27.1.14

The T, it stands for treason. The D, it stands for doubt. But maybe I just use too much.

And don't even get me fucking started on steam. I paid like nine bucks for this shit and grew grey hairs waiting for it to download, so why is it not coming with updates all in? I should not have to wait like this to go mass murder photonic beings.

Bear, you smell like a pile of ass. Or maybe that's me. I haven't showered in a while and certain made a decent a mess as I could of last night.

This is one of those rare times when I really don't feel like writing and have nothing to say, but have nothing else to do, either. I can't play video games, or my steam updating will stop and I won't be able to play the one I want.

I could go for a walk, but it's six in the morning and walking back will be uphill no matter which direction I take.

I could maybe go over to Sally's if she's up and smoke a joint with her, but I don't really feel up to it, and I don't think Lisa would like me out or over there at this early an hour.

Anyway. What I will do is sit here and listen to Sublime and write stuff and maybe try to figure out what smells so bad.

I wish I were tired, but I spent most of the night on the couch, passed out in front of the TV. The other night really did exhaust me.

This is horribly boring. LeSigh and shit. Tonight (or this morning, rather) is going to be one of those crushingly depressing nights where I just feel like shit for no reason besides being able to. I need to get out of here and go distract myself somehow, but have no idea how or why or what to do about it.

I could get drunk, I guess. I mean, it's six in the morning, but it's not like anyone would know or judge. Except maybe Lisa, but I don't think she'd really care too much.

I'm surprised I didn't have the shakes today. I'm actually REALLY surprised how good I felt for the day.

Oh look, nearly done.

This Kaluha is fucking awful. Why do we have so much of it? Why is there not vodka? Am I really living in a house with no vodka?

I think I know what I really need here, and pot and shitty girl drinks are a poor substitute for it. substitutes for anything kind of suck, really - there is not much point to anything if it's not the real thing. I can gurantee that "it" is not at all what you are probably thinking here - I frankly don't know quite how to explain it, but it's not a person, place, or thing. Otherwise, I'd do there, do that, or see them, or whatever. No, it's far more intangible than that, and thus much much harder to go out and get.

Wow, that booze worked wayyy too good at cheering me up. I take it back. It's a fucking awesome substitute for whatever feeling or experience I'm craving right now. That was like a total three second change right there - when you read this later, then look back through our conversation, you should be able to see the exact second it happened pretty clearly. I'm still fucking bored, but now cheery bored and much easier to self-entertain. Yay!



I like that he^, myself, and nearly everyone I know has a coffee table exactly like that - littered with shit and ashes. Must be part of the "lifestyle".

I don't even know what lifestyle that would be. Bunch of lazy drunks and stoners, I guess.

I think it's a very unfulfilling but usually entertaining way to live, personally.
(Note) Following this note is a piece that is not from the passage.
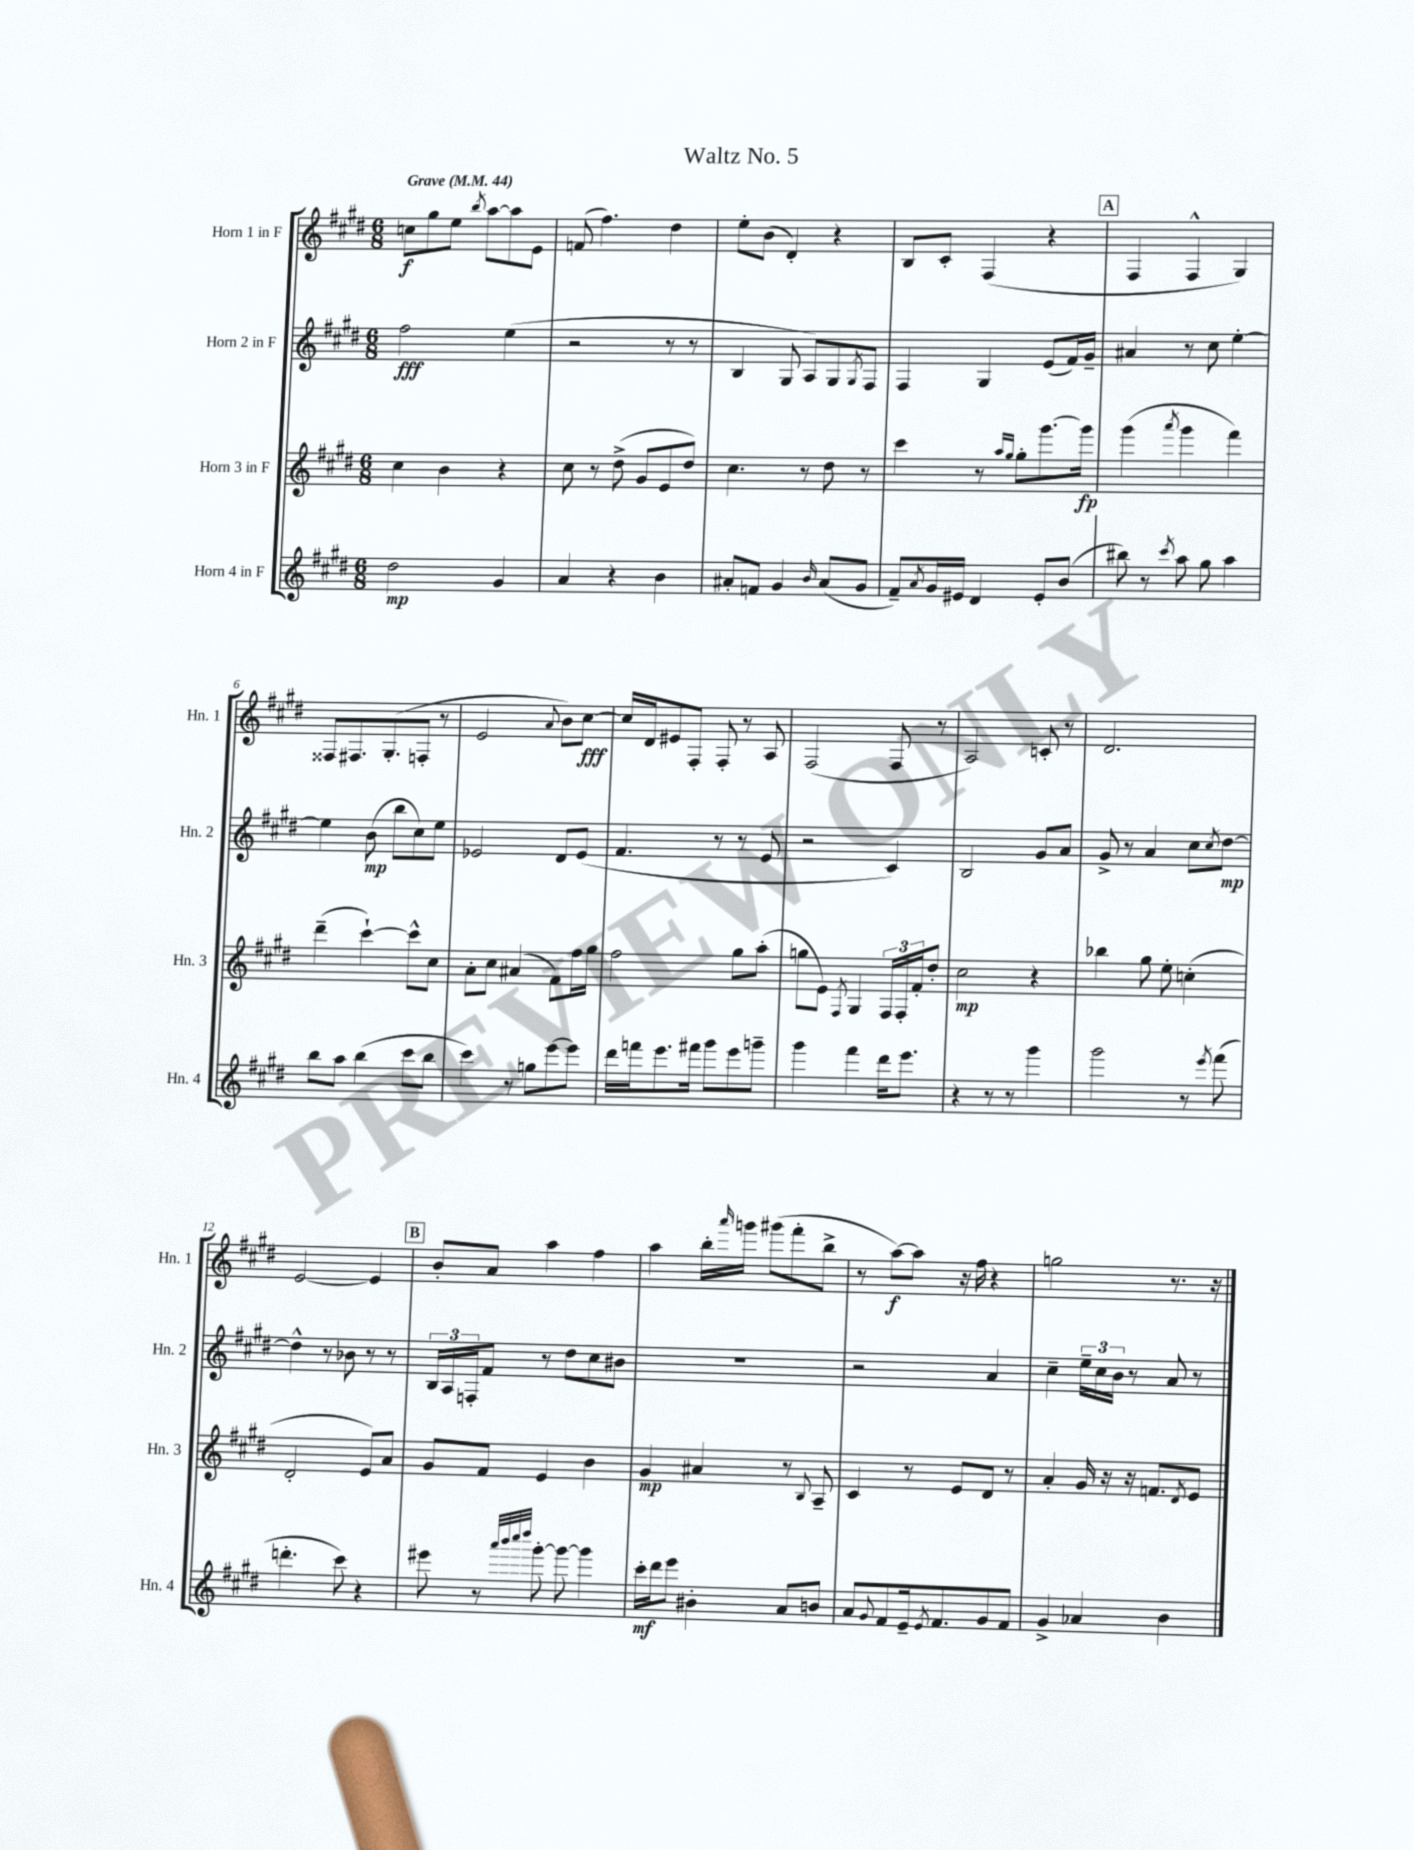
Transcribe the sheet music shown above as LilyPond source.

What's more important in life, accomplishing great things, or just having an entertaining time? Are you stuck picking one or the other? I guess it kind of comes down to individual values and what you see as important.

I think my fundamental priority is to not drive myself nuts or let myself go crazy. To that end, I find it somewhat irrelevant as to how that's accomplished - sometimes, some ways will seem nicer than others, but I doubt more and more that it really has anything to do with those things being any inherently better than just smoking some pot or having a drink, I just do them less frequently and thus miss them.

I think a lot of people see that kind of stuff as bad because it prevents you from enjoying life and doing things. I would disagree with that. While it certainly prevents me from doing much with other people sometimes, I am pretty capable of doing a lot around the house. I've got lots of hobbies.

And as much as it never makes it into these blogs, there is lots of the unexpected and the good that happens here too. So yeah, kind of mixed feelings on that one.

I guess in the context of some of the more serious things you were talking about tonight, if it makes you feel any better, I can say this with certainty: I don't really ever have any idea what I really want, either.

C'est la vie, says Jerry Lee.

I'm pretty sure I made two new friends this week. Which is good, I know I pissed off some older ones a little bit. That's ok, one of the better things about people like them is that they have very short memories. Standup guys, even if we annoy eachother sometimes.

I keep seeing this reflection of someone standing behind me in my window out of the corner of my eye. It's just the shadow of my head working in concert with the window. Quite a good illusion, and I keep forgetting about it then startling myself.

You know what else I always forget about that blows my mind whenever I remember?

I have fish on this blog.

Anyway. This game is nearly done. By nearly, I mean I think I may go smoke a cigarette, put in the laundry, shower, smoke a bowl, finish the chapter of one of the cheaper pulp books I'm on, take a little nap because I feel pretty good, then fire it up.

Maybe once I close all these other webpages, shit will go faster too!


1 comment:

  1. Eyyy, this one has Ms. Sally Haze in it for sure. I knew there was a mention on here some place.